__Required tasks__
(A) Answer these questions using the thread below about manifests in zipped files, marking each answer (i), (ii), (iii) on its own line:
(i) In which directory does musicus say the manifest should be included?
(ii) How many download options does agpar say are on the dev branch?
(iii) In the flat zip, where is the metadata of every piece dumped?
(B) Repeat word for word the part of the thread below about manifests in zipped files, starting with "musicus commented 8" and going on through "branch right now.".
(C) Carry on the thread below about manifests in zipped files, picking up right after its final line.

Text START

ELVIS-Project / elvis-database

:musical_score: ELVIS Database Web Application
15 stars 5 forks source link

Manifests in zipped files. #176

Closed musicus closed 8 years ago

musicus commented 8 years ago

When a user downloads a collection of pieces, the compositions are organized in a file structure. We need to include a manifest in the top level directory that provides the metadata to the compositions (and provides a layout to the file structure).

agpar commented 8 years ago

You have two options on the dev branch right now.

Download a flat zip, where the metadata of every piece is dumped into a single meta file:

meta
file_1
...
file_n

Download a hierarchical zip, where every directory with files contains metadata about those files.

composer_1/
    piece_1/
        meta
        file_1
        ...
        file_n
        movement_1/
            meta
            file_1
            ...
            file_n
    ...
    piece_n
....

Text END
Entries shown START

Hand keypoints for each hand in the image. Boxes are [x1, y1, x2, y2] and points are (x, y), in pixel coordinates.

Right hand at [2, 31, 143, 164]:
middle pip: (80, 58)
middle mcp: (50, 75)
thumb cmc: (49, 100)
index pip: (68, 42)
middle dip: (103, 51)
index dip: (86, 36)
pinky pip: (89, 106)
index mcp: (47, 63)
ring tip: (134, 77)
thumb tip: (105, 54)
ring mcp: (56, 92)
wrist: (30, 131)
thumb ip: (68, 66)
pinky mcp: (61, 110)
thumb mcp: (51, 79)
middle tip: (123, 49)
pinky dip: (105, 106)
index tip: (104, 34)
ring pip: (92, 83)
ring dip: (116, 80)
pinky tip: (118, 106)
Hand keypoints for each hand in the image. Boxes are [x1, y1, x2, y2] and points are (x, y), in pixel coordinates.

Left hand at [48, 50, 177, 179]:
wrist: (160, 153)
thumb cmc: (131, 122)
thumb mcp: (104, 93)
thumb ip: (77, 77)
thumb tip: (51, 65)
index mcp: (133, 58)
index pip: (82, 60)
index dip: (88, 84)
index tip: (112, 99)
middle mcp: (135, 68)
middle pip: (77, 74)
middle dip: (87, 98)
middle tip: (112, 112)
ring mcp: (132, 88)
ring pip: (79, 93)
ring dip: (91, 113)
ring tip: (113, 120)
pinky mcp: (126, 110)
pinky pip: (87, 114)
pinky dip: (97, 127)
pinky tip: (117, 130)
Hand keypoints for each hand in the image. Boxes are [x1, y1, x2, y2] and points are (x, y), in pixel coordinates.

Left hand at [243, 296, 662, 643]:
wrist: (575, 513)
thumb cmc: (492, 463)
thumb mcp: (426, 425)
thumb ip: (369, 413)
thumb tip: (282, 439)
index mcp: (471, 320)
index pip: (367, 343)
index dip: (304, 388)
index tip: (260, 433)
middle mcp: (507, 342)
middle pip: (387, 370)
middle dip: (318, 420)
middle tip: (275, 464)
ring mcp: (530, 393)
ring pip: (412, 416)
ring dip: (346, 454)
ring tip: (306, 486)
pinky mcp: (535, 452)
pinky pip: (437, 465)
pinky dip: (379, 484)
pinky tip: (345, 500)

Entries shown END

__Answers by item__
(A)
(i) The top level directory.
(ii) Two.
(iii) Into a single meta file.

(B)
musicus commented 8 years ago

When a user downloads a collection of pieces, the compositions are organized in a file structure. We need to include a manifest in the top level directory that provides the metadata to the compositions (and provides a layout to the file structure).

agpar commented 8 years ago

You have two options on the dev branch right now.

(C)
composer_n

Are you suggesting the second mode needs a manifest at the root dir describing all the available files? Why not download the flat zip, in that case? What does this manifest actually contain, and what does it get us (beyond supporting the idea that we might allow bulk importing someday)?

musicus commented 8 years ago

I'm ok with the flat zip. It makes it a lot easier to grab all the files and add them to the music21 (humdrum, vis) stream, without having to write a recursive folder traversal, before a series of pieces are added to a stream. We keep all the metadata in one file. Provided that no files are overwritten.

With the second option (also, only one metadata file, maintaining folder structure elegance) it would look like this:

zip/
  metadata
  composer_1/
    piece_1/
      movement_1/
        file_1
        ...
  composer_n/
  ...

You decide, but we do need the metadata of all pieces included in the zip, in one file.

AFFogarty commented 8 years ago

This structure would also need to handle cases where the file is attached directly to the piece, not the movement:

zip/
    meta
    composer/
        piece/
            file_1
            movement/
                file_2
                ...
agpar commented 8 years ago

Andrew, if I understand what you're saying, it already does.

Reiner, why do you think that change would be superior to how it's set up right now?

AFFogarty commented 8 years ago

One advantage is that you don't have to search the directory tree to get all the metadata.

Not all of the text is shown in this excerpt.